Tous les matins, Béatrice envoyait à son amant un bouquet par sa négresse, afin qu’il s’accoutumât à se lever de bonne heure. — Un peintre doit être debout à l’aurore, disait-elle ; la lumière du soleil est sa vie et le véritable élément de son art, puisqu’il ne peut rien faire sans elle.

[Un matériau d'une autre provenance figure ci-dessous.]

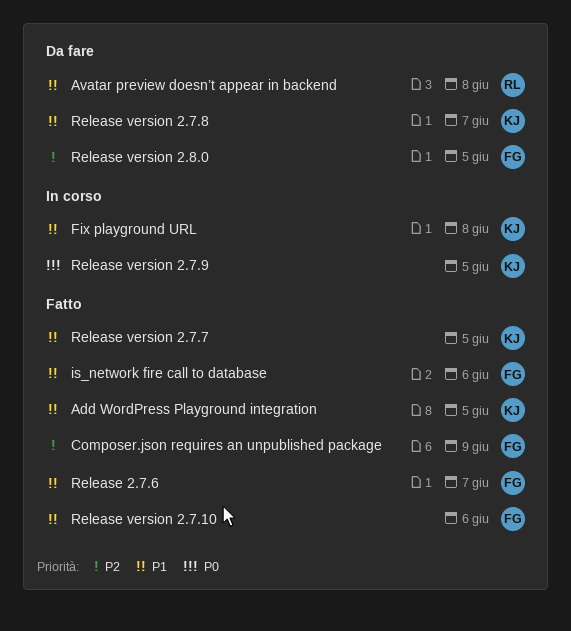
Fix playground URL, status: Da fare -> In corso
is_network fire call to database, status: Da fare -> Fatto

Cet avertissement paraissait juste à Pippo, mais il en trouvait l’application difficile. Il lui arrivait de mettre le bouquet de la négresse dans le verre d’eau sucrée qu’il avait sur sa table de nuit, et de se rendormir. Quand, pour aller à la petite maison, il passait sous les fenêtres de la comtesse Orsini, il lui semblait que son argent s’agitait dans sa poche. Il rencontra un jour à la promenade ser Vespasiano, qui lui demanda pourquoi on ne le voyait plus.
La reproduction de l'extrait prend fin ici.